The Chattanooga Football Club uses "Better Together" as a Twitter hashtag.
On Saturday, together meant the primary two clubs — one trending upward after a number of lean years, the other in the process of building from the bottom after starting over — playing back-to-back matches at Finley Stadium in a rare doubleheader.
The expectation is for the women's club to eventually get back into the top level of contention in the Women's Premier Soccer League after not having a team since 2018, when it won a conference championship.
The Chattanooga FC men won the Southeast Conference of the National Premier Soccer League in 2019, but they've been trying to find their way since moving to the professional ranks a year later with the National Independent Soccer Association. The support has been there, but the wins have been much harder to come by and the postseason success — a staple of CFC's time as an amateur team — hasn't been there yet.
Saturday's doubleheader — the women lost 2-1 to Alabama Soccer Club before the men defeated AC Syracuse 3-0 — was about promotion of the game but in many ways a normal game day, with spectators trickling in and out and the Chattahooligans fan group pounding their infamous drum.
"I think that's one thing that CFC supporters champion," said women's coach Randy Douglas, whose team fell to 1-3 and returns to competition with Wednesday's 7:30 p.m. home match against the Nashville Rhythm. "We owe it to at least play our tails off, so that much of it's good. Now, whether or not we were good with all our decisions, we can look at those and we can try to fix some stuff."
Douglas has noticed improvement since the season opener three weeks ago.

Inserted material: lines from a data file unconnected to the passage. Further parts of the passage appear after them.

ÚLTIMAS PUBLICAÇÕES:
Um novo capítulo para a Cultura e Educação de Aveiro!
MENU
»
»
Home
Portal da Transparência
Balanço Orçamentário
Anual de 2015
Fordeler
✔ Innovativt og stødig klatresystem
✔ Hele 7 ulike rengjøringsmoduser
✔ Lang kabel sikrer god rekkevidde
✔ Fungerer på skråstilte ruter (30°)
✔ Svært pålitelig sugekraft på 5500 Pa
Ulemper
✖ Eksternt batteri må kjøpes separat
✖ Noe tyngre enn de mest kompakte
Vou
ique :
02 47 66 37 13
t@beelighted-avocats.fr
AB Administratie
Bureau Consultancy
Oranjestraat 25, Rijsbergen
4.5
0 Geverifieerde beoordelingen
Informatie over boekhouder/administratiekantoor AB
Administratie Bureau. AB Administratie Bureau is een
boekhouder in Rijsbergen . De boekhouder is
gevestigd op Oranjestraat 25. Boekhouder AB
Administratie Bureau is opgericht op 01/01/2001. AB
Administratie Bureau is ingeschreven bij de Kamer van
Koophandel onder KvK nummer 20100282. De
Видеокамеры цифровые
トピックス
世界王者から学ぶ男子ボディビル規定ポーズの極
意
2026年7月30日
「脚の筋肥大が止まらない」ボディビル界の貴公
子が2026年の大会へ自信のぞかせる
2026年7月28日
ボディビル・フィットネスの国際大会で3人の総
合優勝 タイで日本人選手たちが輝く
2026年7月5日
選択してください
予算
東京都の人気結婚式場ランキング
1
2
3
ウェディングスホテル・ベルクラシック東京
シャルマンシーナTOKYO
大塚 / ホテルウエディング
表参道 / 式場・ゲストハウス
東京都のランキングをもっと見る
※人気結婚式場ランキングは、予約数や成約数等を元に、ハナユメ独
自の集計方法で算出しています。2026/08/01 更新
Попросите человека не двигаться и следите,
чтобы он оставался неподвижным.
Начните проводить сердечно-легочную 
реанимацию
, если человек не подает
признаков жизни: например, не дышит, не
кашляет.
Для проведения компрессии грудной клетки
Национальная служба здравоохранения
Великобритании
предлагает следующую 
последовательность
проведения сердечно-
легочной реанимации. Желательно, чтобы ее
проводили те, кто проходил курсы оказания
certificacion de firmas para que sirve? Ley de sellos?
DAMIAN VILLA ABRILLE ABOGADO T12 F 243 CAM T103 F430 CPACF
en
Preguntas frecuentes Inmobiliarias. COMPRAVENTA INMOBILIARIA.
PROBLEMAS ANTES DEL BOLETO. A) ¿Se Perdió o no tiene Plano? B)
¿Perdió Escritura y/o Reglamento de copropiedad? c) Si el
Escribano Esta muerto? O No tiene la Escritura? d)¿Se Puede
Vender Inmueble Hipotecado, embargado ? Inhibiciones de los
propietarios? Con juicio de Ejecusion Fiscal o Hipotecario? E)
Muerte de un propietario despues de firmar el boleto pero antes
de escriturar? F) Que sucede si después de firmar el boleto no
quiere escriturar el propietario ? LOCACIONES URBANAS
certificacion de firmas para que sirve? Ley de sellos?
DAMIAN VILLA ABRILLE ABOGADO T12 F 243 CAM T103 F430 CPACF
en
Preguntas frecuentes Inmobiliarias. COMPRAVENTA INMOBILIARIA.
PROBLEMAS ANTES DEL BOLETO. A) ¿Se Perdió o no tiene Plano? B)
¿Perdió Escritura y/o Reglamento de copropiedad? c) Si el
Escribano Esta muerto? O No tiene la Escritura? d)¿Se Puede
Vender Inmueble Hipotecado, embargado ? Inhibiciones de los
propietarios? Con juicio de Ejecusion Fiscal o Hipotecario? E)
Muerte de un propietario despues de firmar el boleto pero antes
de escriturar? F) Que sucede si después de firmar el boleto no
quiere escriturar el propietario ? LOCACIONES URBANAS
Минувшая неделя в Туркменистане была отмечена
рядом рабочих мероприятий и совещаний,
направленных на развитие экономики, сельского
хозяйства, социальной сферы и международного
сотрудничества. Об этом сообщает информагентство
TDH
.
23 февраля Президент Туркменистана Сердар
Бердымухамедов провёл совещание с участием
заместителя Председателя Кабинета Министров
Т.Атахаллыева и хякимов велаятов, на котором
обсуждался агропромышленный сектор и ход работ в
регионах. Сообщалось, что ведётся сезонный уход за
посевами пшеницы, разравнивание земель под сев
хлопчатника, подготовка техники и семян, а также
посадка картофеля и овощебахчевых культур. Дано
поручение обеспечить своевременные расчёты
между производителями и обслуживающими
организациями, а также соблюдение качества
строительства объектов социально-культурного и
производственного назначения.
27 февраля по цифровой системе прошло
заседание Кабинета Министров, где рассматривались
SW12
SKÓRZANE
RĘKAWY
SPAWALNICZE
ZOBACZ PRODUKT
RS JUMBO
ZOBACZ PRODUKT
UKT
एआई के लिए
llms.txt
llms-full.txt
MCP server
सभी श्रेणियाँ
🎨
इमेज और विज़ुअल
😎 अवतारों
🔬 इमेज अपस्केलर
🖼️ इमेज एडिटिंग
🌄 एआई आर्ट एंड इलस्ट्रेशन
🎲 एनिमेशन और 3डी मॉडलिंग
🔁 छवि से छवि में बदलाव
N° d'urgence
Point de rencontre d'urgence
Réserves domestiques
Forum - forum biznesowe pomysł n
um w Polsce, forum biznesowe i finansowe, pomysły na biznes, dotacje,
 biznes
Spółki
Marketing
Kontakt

"We see the practice everyday," he said. "We see it from game to game, even though we didn't get the result today. I don't know what the expectations are in year one coming back, but mine was to be competitive, work our tails off and get respect."
CFC men's coach Rod Underwood and his staff were sitting near the locker room and observing the women's match. The men's team has been highly visible during the women's relaunch, which is important because on the women's side, it feels a bit like 2009, when the men's team was formed and crowds weren't nearly what they've become now.
"The important part of it is that days like today grow the future of the game, because young girls now can look at the other older girls that are playing and say 'I have an opportunity,'" Underwood said. "It's all about access, right? Because without access, the game doesn't grow, and so these girls are given the opportunity for access to really let these young girls see that there's opportunity and that's really important access. We talk about diversity, equity, inclusion, and all that starts with equal access."
Underwood has had his team clicking as of late, winning four consecutive matches and now sitting atop the NISA East Division with a 5-1-1 record, with their 16 points in the standings one more than Michigan Stars FC.
"We really haven't changed," Underwood said. "What we have done is, we evaluated games and we looked at where to put the guys in the best spots and tweaking, and the reality is most guys were in the same spot. It's just tweaking that spot.
"We're scoring goals because we're getting chances and playing with a bunch of confidence."
The CFC men are starting to regain the previous standard. It may take a while, but the women may soon join them.
And then they will truly be "Better Together."